Food in general has to go through quite a thicket of hurdles before its nutrition can actually be used by the body. First, there’s digestion that begins in the mouth, accelerates with the acid in the stomach, and really takes off in the small intestines with digestive enzymes and all those critical bacteria doing their thing, but then the nutrition that the small intestines admits into the body must first pass muster with that filtration system of the body, the liver, before it finally gets admitted to the blood stream and can actually be used by the body. Any inefficiencies in any of these processes along the way and that means the food you think your body will take advantage of — because you did eat it — won’t actually be fully utilized by the body but, to the extent it was not properly “processed,” instead passes right through you with no benefit.

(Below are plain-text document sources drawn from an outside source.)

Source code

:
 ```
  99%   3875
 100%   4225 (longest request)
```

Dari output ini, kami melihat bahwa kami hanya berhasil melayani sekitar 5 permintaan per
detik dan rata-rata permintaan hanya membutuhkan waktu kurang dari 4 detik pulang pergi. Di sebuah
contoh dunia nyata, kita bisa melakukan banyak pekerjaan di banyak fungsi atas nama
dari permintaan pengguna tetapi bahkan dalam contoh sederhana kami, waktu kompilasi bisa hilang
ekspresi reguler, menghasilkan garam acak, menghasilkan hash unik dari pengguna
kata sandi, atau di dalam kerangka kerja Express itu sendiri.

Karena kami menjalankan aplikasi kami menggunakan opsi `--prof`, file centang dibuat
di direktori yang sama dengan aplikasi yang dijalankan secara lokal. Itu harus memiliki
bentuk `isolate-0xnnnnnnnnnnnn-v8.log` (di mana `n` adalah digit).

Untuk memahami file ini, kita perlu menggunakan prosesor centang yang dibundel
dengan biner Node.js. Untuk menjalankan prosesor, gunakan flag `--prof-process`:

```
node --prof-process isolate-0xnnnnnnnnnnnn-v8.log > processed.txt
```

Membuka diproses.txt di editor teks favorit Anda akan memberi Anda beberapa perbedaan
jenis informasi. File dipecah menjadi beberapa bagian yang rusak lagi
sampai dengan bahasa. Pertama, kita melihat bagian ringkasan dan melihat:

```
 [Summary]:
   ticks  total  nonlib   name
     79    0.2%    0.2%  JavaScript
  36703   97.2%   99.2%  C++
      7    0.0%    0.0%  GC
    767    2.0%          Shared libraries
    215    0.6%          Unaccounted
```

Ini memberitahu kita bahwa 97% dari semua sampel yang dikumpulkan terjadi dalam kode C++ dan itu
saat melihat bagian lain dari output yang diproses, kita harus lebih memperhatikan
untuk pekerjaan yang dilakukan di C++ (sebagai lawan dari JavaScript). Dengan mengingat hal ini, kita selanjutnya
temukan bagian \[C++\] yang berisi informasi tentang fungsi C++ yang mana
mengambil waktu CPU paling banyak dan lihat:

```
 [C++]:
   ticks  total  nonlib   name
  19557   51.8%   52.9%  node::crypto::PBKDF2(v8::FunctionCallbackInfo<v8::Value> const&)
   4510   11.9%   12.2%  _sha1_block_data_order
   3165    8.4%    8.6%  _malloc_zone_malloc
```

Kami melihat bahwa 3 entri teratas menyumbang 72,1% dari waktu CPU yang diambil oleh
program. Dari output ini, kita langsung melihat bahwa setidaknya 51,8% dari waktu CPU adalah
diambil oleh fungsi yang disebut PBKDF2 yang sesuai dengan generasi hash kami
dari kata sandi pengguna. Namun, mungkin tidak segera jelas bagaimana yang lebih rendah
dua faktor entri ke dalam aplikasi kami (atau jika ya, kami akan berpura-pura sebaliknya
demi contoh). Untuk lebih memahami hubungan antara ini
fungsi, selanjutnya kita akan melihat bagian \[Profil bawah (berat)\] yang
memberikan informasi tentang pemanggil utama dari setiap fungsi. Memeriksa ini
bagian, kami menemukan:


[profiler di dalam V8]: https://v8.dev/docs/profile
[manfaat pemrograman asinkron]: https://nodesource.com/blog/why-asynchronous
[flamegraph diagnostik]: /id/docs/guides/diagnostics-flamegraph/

This brings us to what many nutritionist speak about constantly — the all-important ratio between the very valuable Omega 3 fat and the commonly overconsumed Omega 6 fat. Why is this ratio so important, you may ask? It’s important because both fats use the same digestive enzymes in the body, and therefore compete for their use. And there is a finite number of these specific digestive enzymes in the body at any given time, (although the healthier your diet, the greater the number). If the ratio between Omega 3 fat and Omega 6 fat becomes too skewed in favor of Omega 6 fat, then the Omega 6 fat utilizes a disproportionate amount of those limited number of digestive enzymes, and the Omega 3 fat gets left out in the cold, so of speak. So this skewed ratio, which is very common in the SAD diet, produces a huge inefficiency in digestive processes mentioned above relative to the Omega 3 fat you ate versus the Omega 3 fat that the body actually ends up using.
They think the modern contemporary diet can be become as skewed as 1:16 when our caveman ancestors had a diet that was 1:2. Exactly what ratio is the ideal ratio is a controversial subject, but there is no question that the SAD diet is hopeless skewed in favor of Omega 6 fat, and therefore those people who have this skewed ratio in their diet may think they are getting enough Omega 3 fat in their diet, but because of their warped Omega ratio, are in fact not fully utilizing the amount of Omega 3 fat they eat, perhaps to an alarming degree.
And so it is not enough to know how many grams of Omega 3 fat are in your daily diet — you have to also know your ratio.